The old irritation flared instantly. Ruby had known exactly how to get under her skin. Always had that easy confidence, that smirk that suggested she knew something Celeste didn't.

“Some of us value safety over being reckless.”

“It's a minor fender-bender. They're fine.” Ruby's smile widened. “God, it's good to see you. I just got back to town this afternoon. We should grab coffee, catch up on—”

“I'm actually running late. Family emergency.”

Not technically a lie. Her mother had texted and the twins were waiting. That counted as family business.

Ruby's expression flickered with some unspoken emotion. Disappointment, maybe? But Celeste looked away before she could be sure.

“Right. Of course. Well, I'm sure I'll see you around. It's a small town.”

The window slid up. Ruby's car pulled ahead smoothly, disappearing into traffic.

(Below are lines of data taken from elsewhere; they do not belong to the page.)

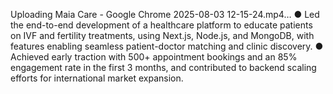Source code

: Uploading Maia Care - Google Chrome 2025-08-03 12-15-24.mp4…
● Led the end-to-end development of a healthcare platform to educate patients on IVF and fertility 
treatments, using Next.js, Node.js, and MongoDB, with features enabling seamless patient-doctor 
matching and clinic discovery. 
● Achieved early traction with 500+ appointment bookings and an 85% engagement rate in the first 3 
months, and contributed to backend scaling efforts for international market expansion.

Celeste's hands were tight on the steering wheel. Her face felt hot, skin prickling with something she refused to examine too closely. Annoyance. Obviously annoyance. Ruby had always made her feel off-balance, competitive, like she had something to prove.

That was all this was.

She shook her head, forcing related thoughts away. Ruby was ancient history. High school drama that shouldn't matter anymore. They were adults now and whatever teenage rivalry they'd had was long over.

So why did seeing Ruby again make her feel seventeen and awkward all over again?

Celeste drove to her parents' house, where her mother would ask too many questions, her grandmother would slip her an extra slice of cake and the twins would demand her attention with the single-minded focus only seven-year-olds could manage.

But as she pulled into the familiar driveway, Braden's words echoed in her head: Maybe it's time to figure out what you want.

The real question—the one she'd been avoiding for thirty-three years—was whether she had the courage to find out.